MARYLAND APPEALS THE DEATH PENALTY

Maryland became the eighteenth state to not have a death penalty. Under the leadership of Governor Martin O’Malley the legislature repealed the death penalty. Legislators gave four primary reasons for repealing the death penalty:

It’s too expensive. You may assume that executing prisoners is more cost-effective than housing them for life. However, someone typically remains on death row for many years and will accrue massive legal bills in an effort to save his life. These costs can sometimes exceed the price of housing an inmate for life.

It’s prone to errors. The criminal justice system is not infallible, and sometimes mistakes are made. Perhaps there is no greater tragedy of justice than when an innocent man is put to death only to be exonerated of the crime posthumously.

It’s racially biased. Of the five men currently on death row in Maryland, four are African-Americans who have been accused of killing a white person, reports Reuters.

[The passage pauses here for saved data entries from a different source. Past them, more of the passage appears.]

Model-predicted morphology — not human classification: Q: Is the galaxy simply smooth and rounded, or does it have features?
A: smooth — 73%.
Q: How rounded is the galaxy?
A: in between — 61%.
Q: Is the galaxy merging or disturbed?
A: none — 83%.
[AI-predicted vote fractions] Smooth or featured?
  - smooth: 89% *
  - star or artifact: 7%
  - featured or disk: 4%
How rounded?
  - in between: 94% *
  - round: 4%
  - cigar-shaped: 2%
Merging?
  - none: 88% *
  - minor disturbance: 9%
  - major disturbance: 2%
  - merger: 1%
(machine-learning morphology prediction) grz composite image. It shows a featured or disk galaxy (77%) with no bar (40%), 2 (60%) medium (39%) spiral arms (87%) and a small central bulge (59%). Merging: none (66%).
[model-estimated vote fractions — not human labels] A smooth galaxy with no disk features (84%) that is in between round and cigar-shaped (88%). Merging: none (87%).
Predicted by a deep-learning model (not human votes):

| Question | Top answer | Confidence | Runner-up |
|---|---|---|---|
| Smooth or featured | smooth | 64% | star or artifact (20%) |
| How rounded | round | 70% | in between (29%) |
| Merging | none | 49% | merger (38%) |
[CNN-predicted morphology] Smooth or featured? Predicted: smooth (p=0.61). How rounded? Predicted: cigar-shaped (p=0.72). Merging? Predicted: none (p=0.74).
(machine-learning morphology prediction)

This speaks volumes of the possible prejudice and bias with juries, prosecutors, and the justice system.

It’s not a deterrent. There is no support for the notion that states with the death penalty have a lower murder rate than states without it, lawmakers argued. In fact, the opposite may be true, Gov. O’Malley has said.

The State Senate passed repeal on March 6 by a vote of 27-20 and the House of Delegates passed the legislation, Friday, by a vote of 82-56. O’Malley has promised to sign it.

Since 2007 five other states: Connecticut, Illinois, New Mexico, New York, and New Jersey have abolished the death penalty. There are five people currently on death row in Maryland. They are not directly affected by the legislation but Governor O’Malley may commute their sentences to to life without parole.